**PROBLEM TO WORK ON**
Copy out the part of the material that opens with the line containing "phylum: Tracheophyta" and closes with the line containing "scientific name: Linaria vulgaris", replacing "scientific name" with "species" and changing nothing else. Give only those lines.

**DATA**
============================================================

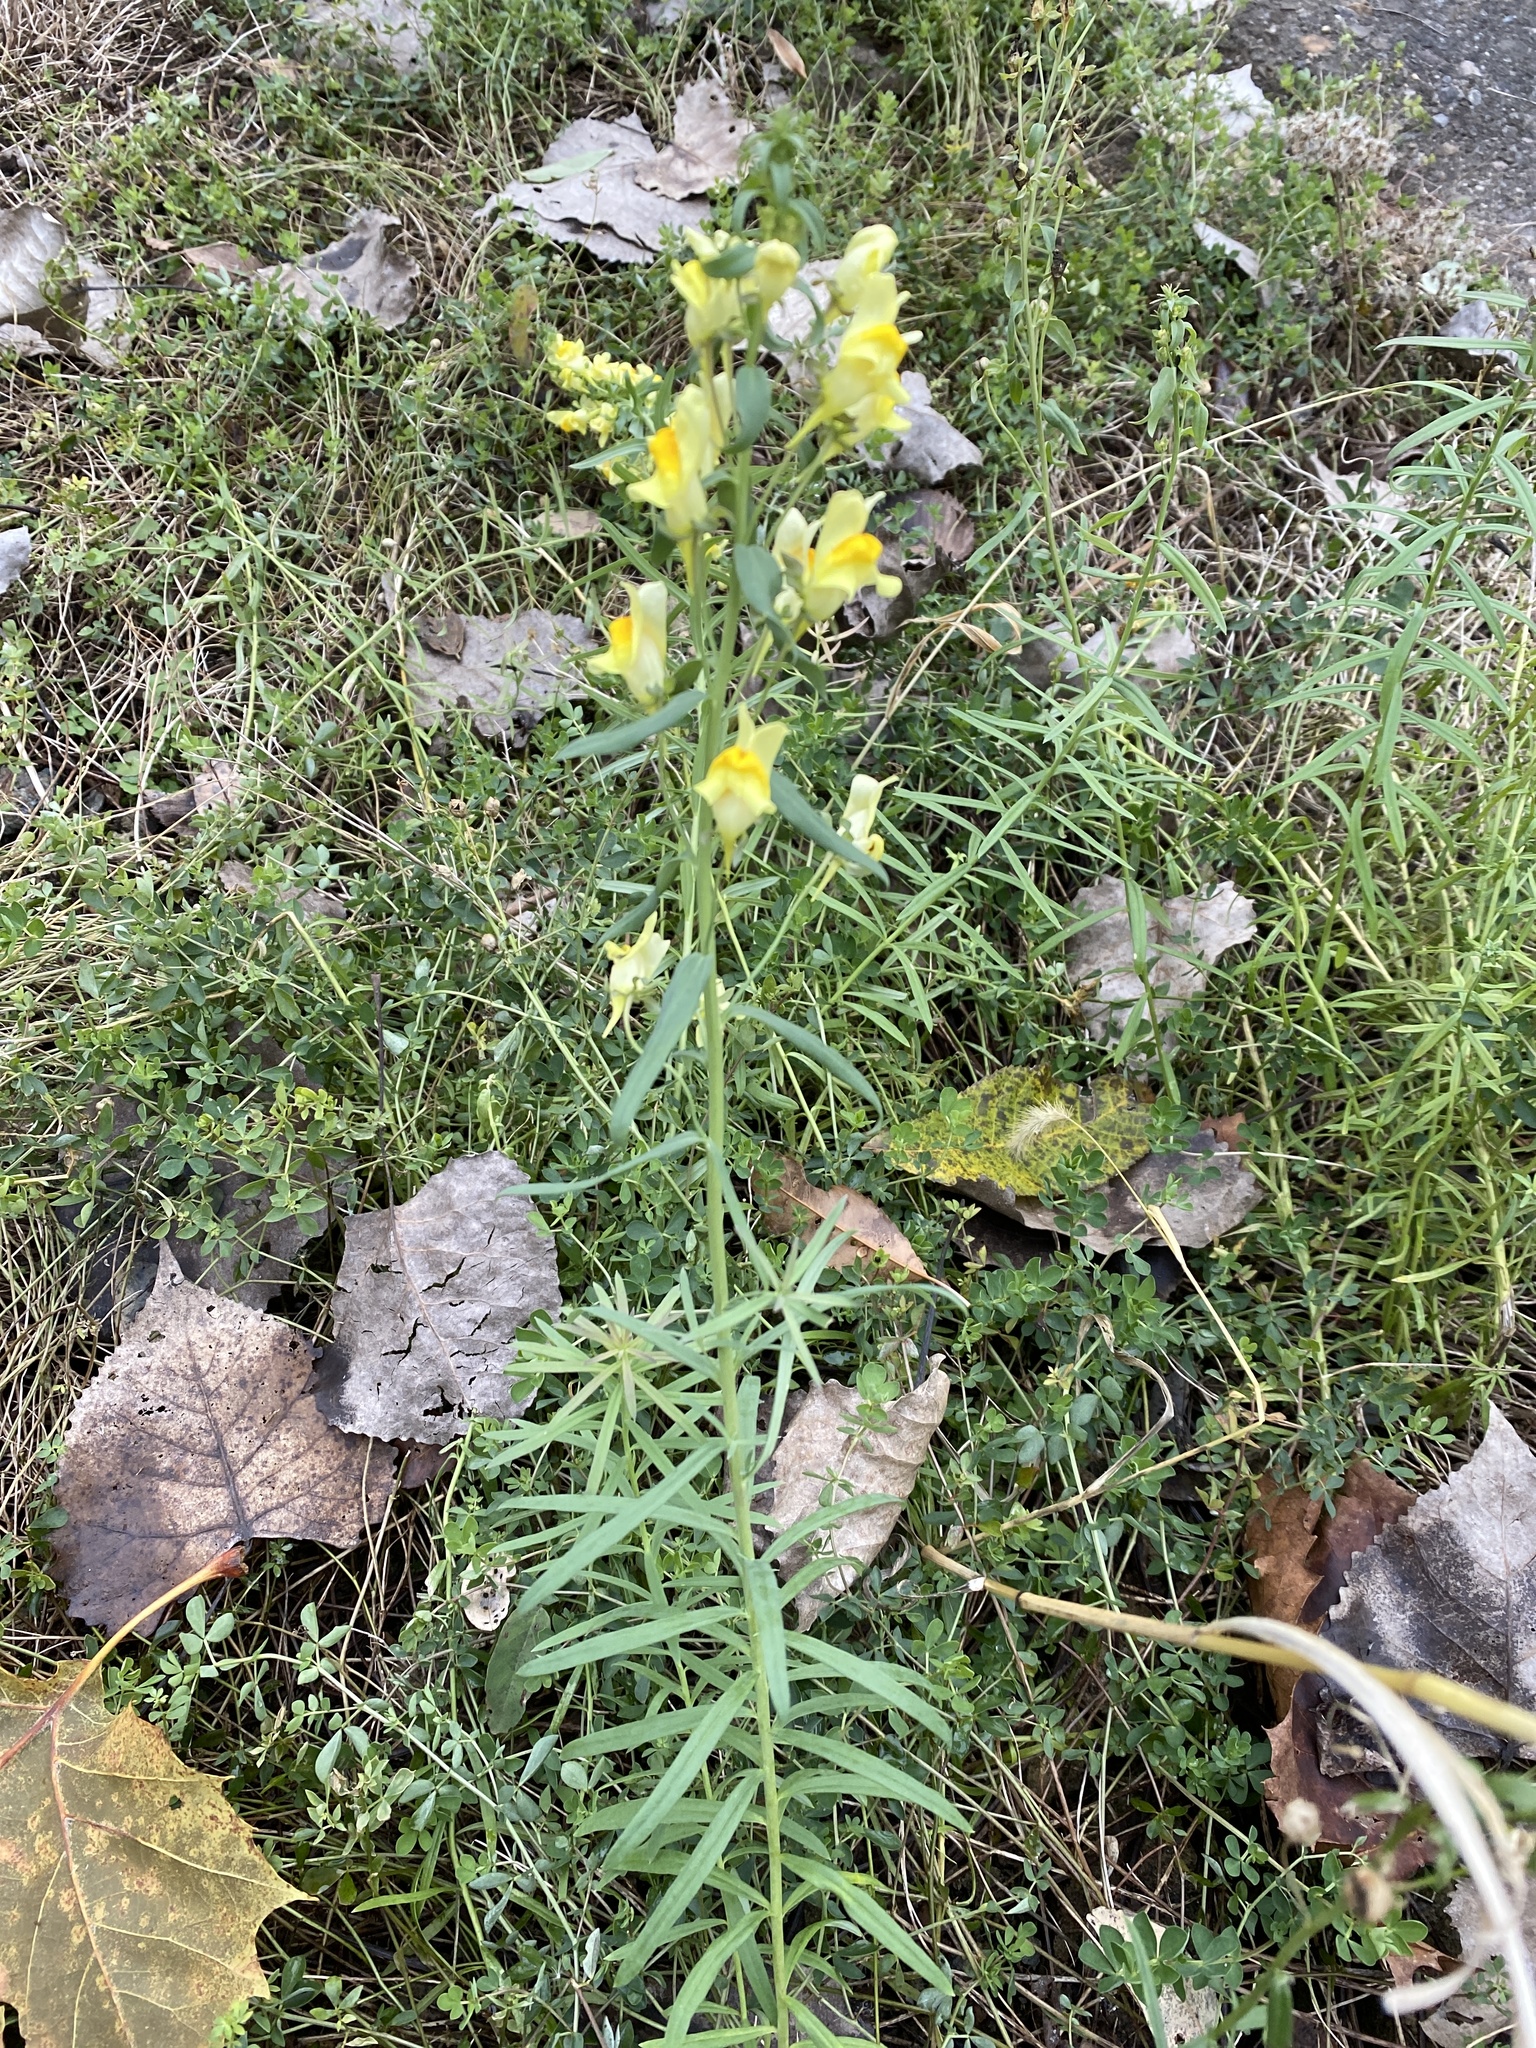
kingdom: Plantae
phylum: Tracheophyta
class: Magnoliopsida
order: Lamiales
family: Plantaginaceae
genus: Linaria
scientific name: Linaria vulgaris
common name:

============================================================

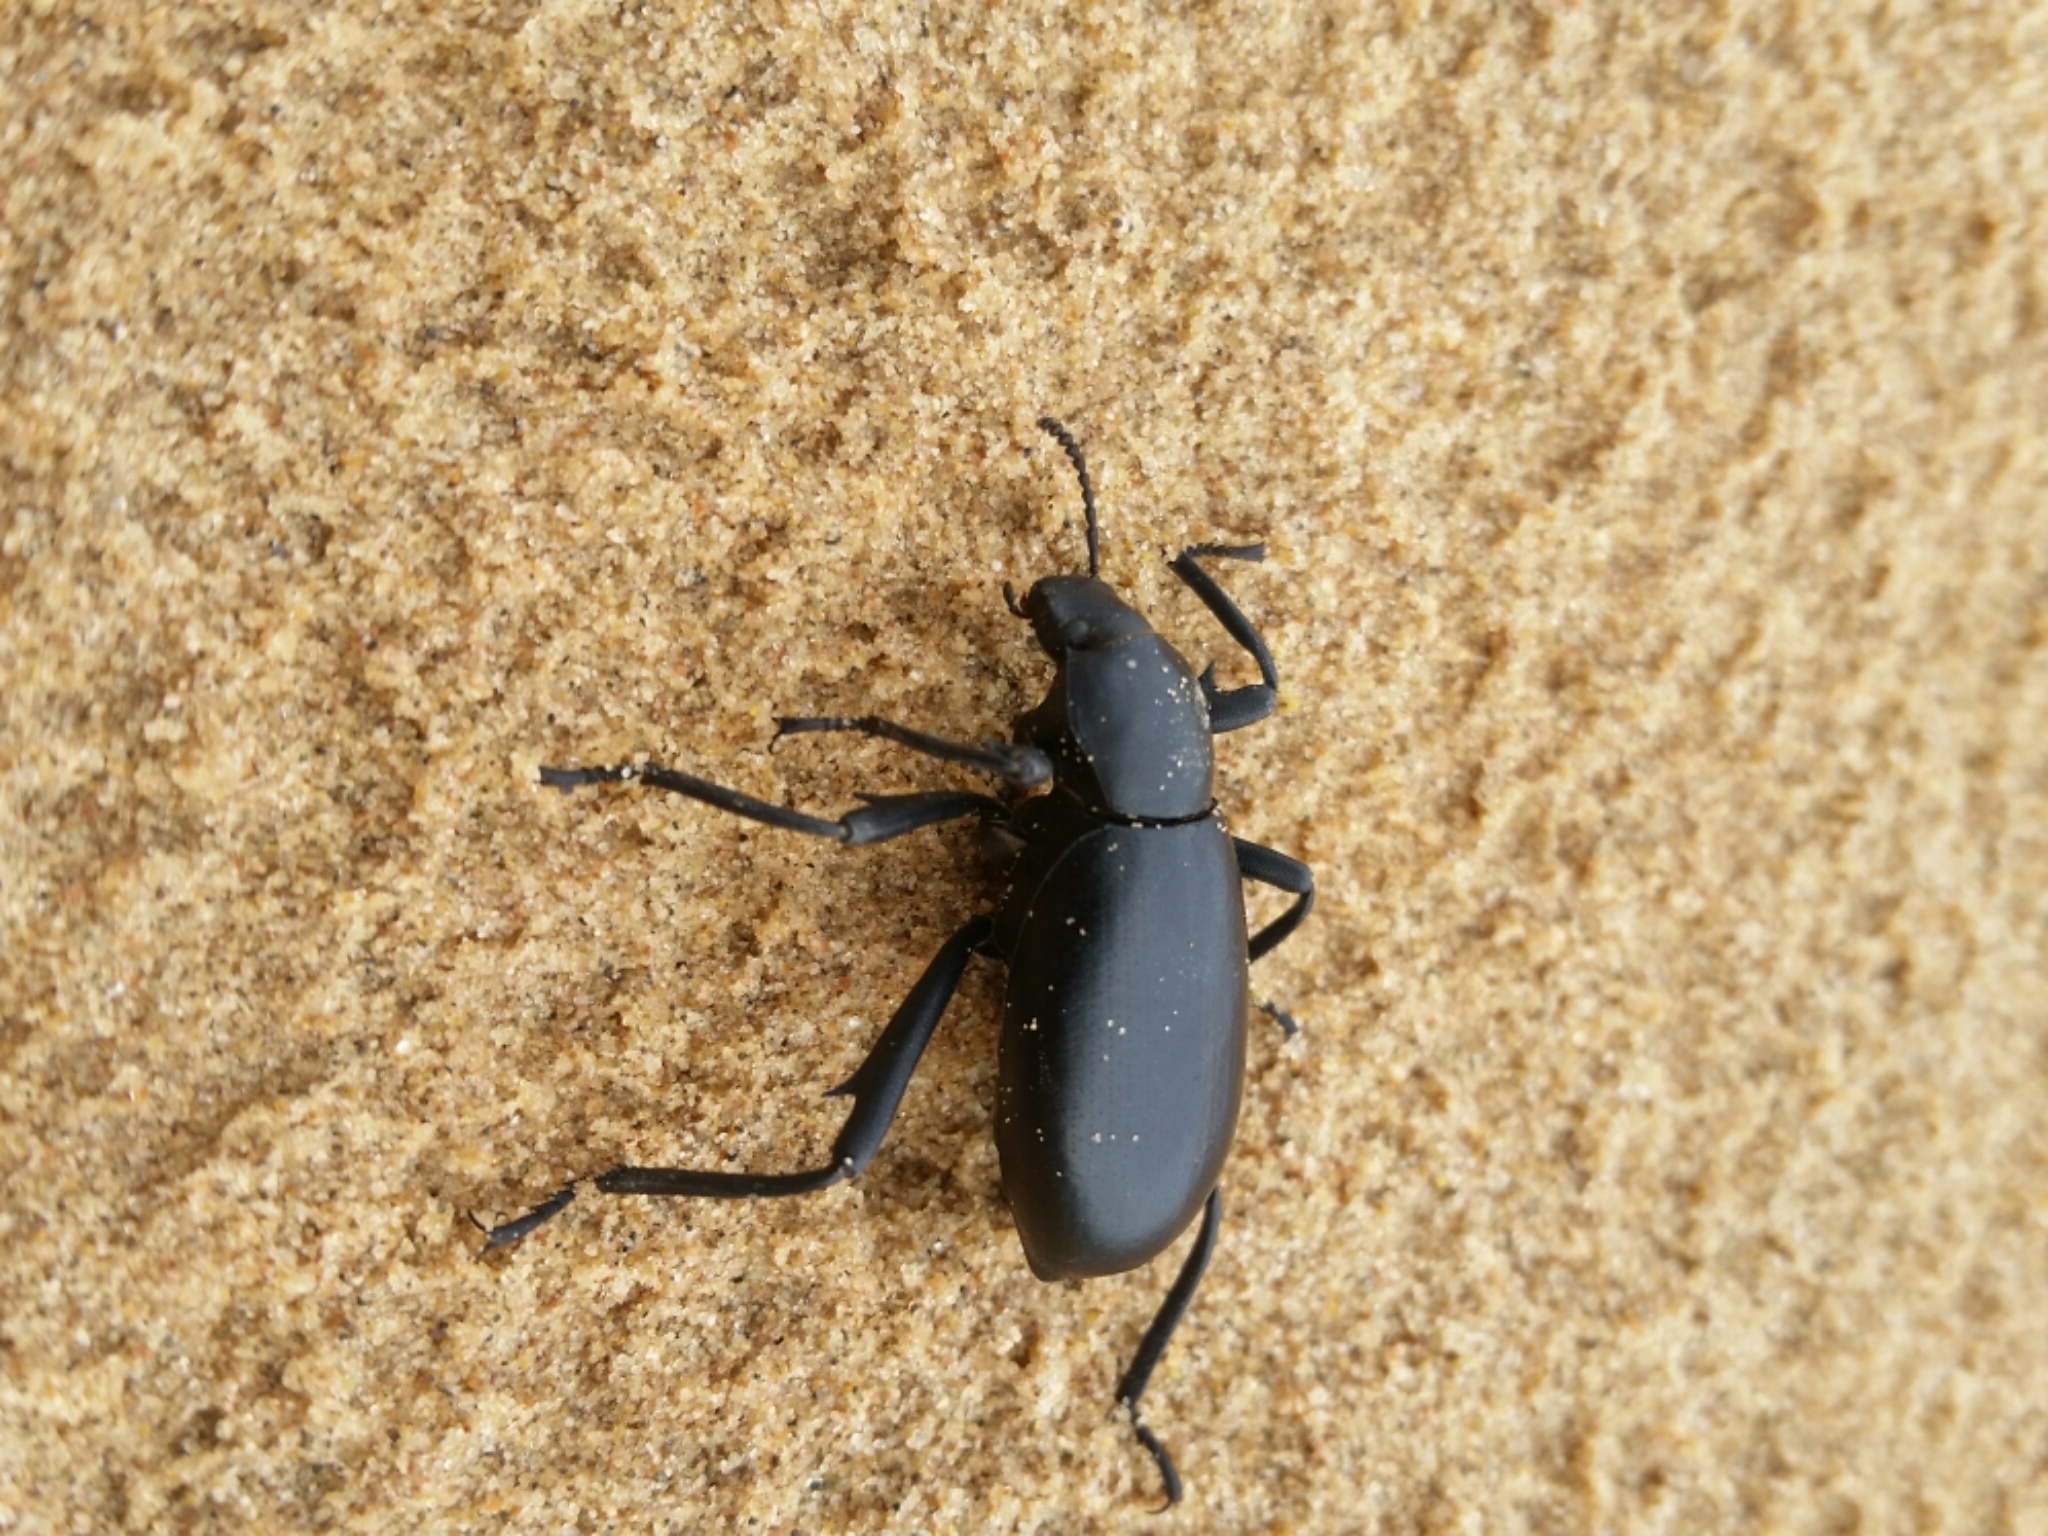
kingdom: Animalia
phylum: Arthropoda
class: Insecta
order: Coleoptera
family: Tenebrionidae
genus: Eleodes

============================================================

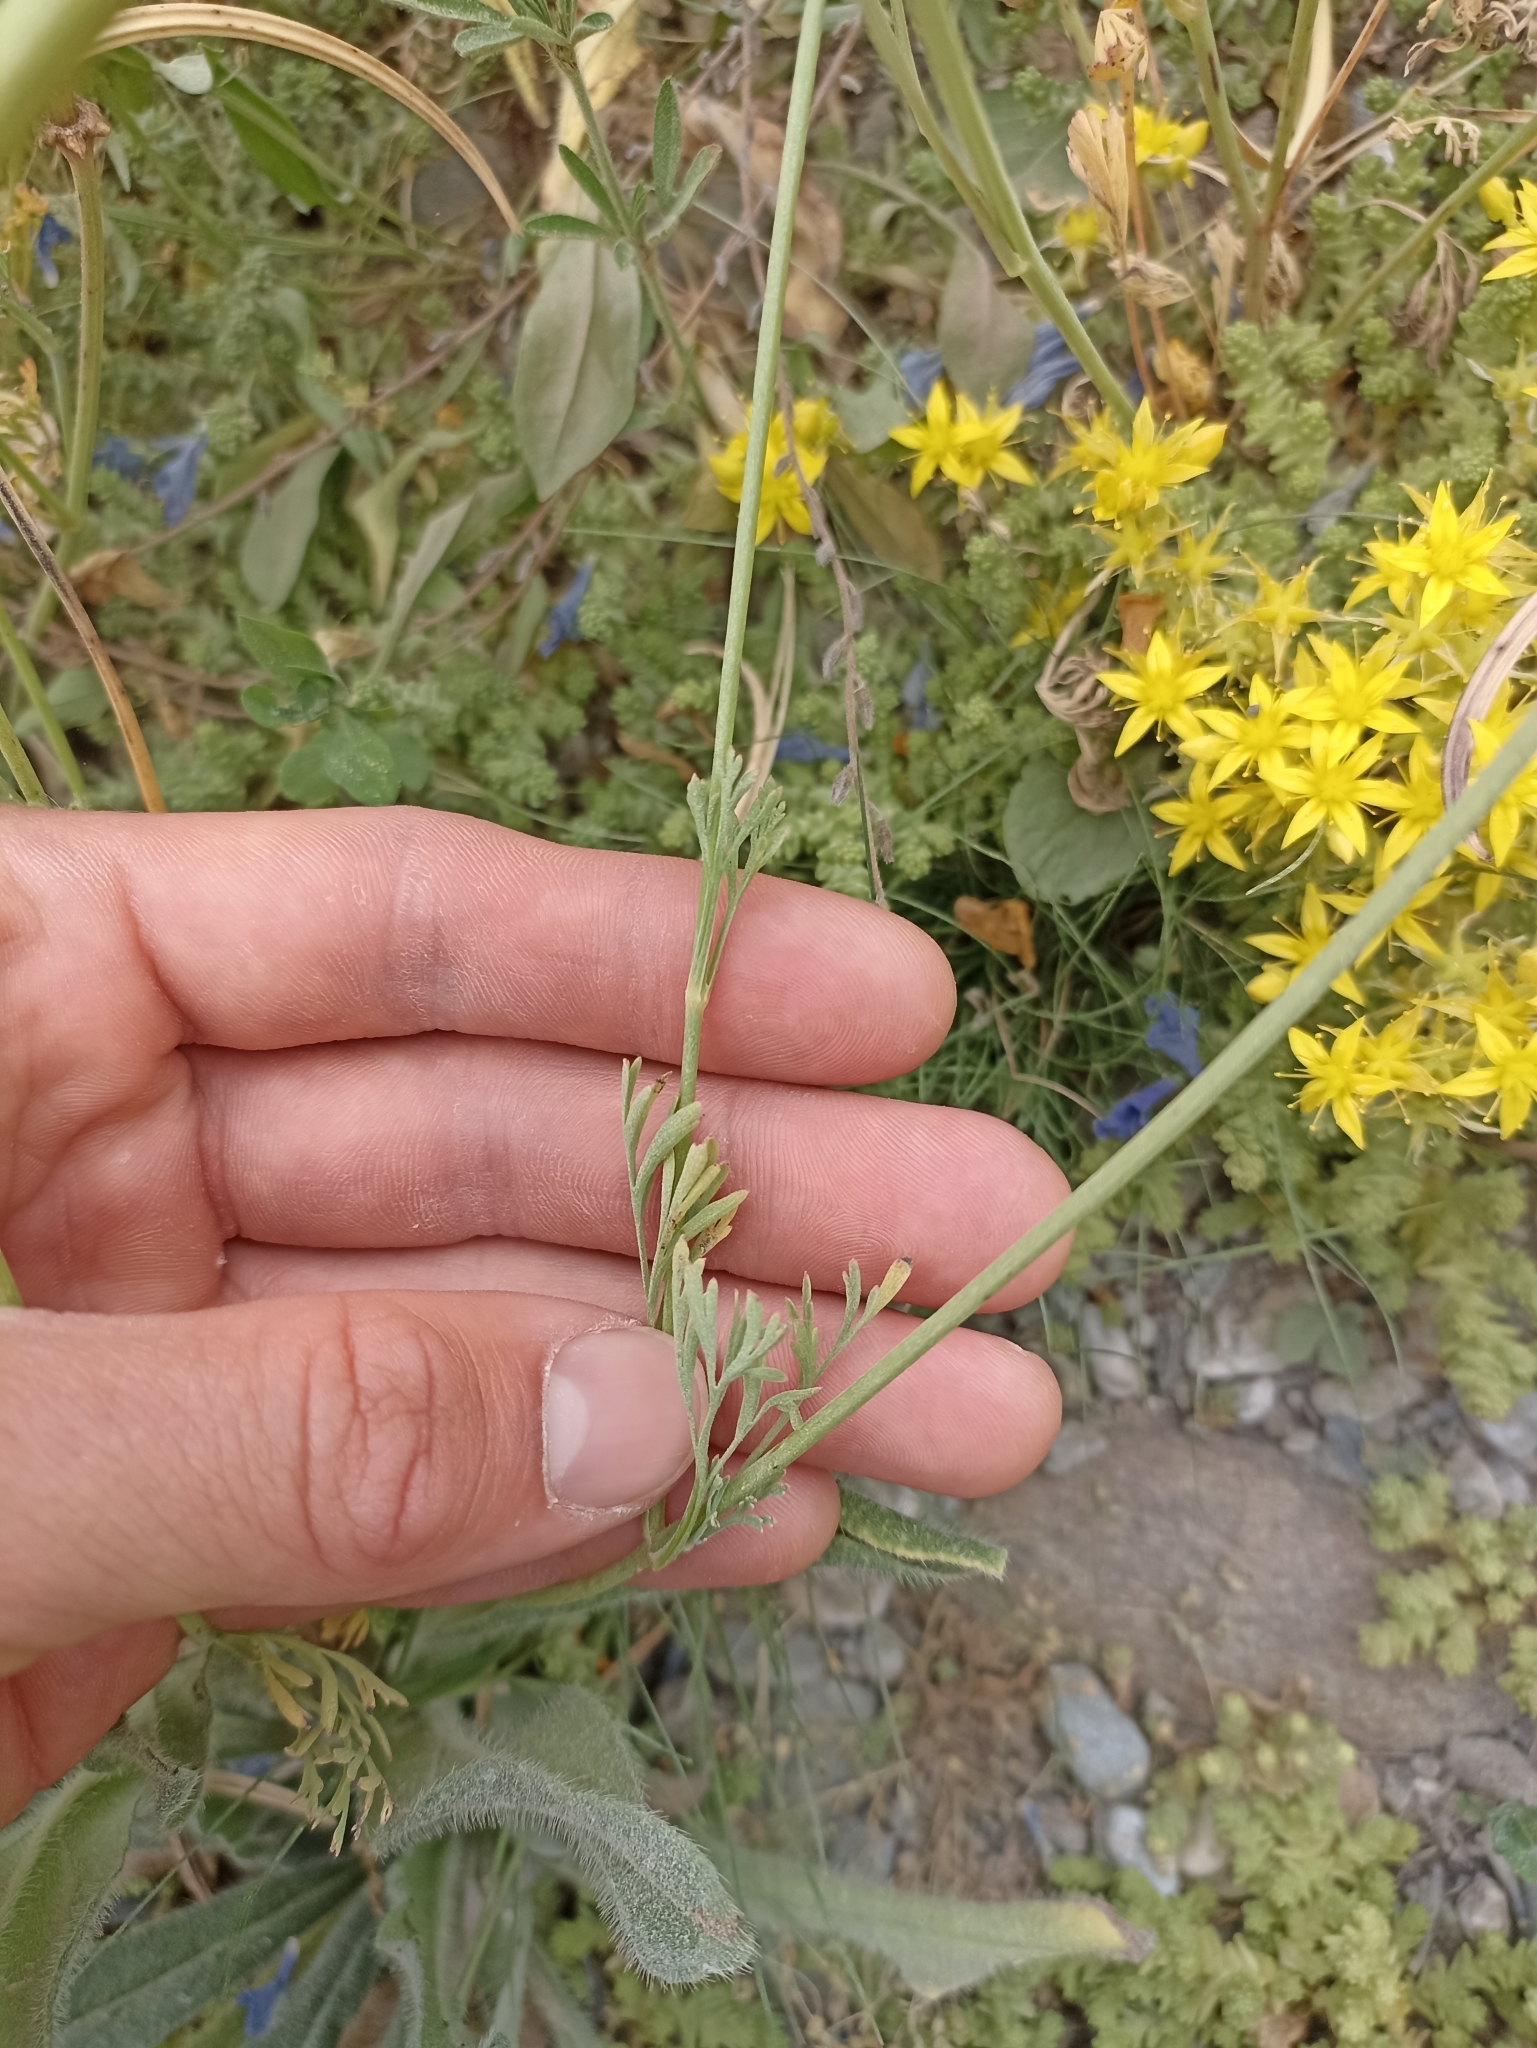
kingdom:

============================================================

**RESULT OF THIS TASK**
phylum: Tracheophyta
class: Magnoliopsida
order: Lamiales
family: Plantaginaceae
genus: Linaria
species: Linaria vulgaris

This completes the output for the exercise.